§ **Exercise task**
Rewrite the listing from the line with "locality: Caicara" to the line with "collector number: 6546", substituting "authority" for "name author" and leaving everything else as it is.

§ **Given data**
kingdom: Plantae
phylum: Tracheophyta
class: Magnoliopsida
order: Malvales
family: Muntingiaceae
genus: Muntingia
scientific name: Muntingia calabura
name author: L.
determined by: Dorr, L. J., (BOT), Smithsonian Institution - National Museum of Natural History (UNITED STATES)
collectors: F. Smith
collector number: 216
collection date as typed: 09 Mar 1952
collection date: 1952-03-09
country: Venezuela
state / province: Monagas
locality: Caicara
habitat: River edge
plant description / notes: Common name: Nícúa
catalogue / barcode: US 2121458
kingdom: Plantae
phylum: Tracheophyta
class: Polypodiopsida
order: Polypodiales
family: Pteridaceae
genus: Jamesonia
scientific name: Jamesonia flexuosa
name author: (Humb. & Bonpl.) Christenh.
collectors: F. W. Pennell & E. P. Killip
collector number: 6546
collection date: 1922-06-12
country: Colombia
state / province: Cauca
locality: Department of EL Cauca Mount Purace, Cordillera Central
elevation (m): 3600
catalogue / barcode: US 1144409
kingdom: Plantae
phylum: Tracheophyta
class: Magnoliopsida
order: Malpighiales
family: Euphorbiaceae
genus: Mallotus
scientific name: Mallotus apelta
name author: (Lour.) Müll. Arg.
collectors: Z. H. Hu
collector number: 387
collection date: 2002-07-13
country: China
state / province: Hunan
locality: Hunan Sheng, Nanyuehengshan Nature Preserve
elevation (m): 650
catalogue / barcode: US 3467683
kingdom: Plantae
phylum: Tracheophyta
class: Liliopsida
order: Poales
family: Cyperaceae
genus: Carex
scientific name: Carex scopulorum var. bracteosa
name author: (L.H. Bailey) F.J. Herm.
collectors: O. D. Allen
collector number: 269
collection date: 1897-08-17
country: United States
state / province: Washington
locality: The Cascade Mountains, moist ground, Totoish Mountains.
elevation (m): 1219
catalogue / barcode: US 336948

§ **Result of this task**
locality: Caicara
habitat: River edge
plant description / notes: Common name: Nícúa
catalogue / barcode: US 2121458
kingdom: Plantae
phylum: Tracheophyta
class: Polypodiopsida
order: Polypodiales
family: Pteridaceae
genus: Jamesonia
scientific name: Jamesonia flexuosa
authority: (Humb. & Bonpl.) Christenh.
collectors: F. W. Pennell & E. P. Killip
collector number: 6546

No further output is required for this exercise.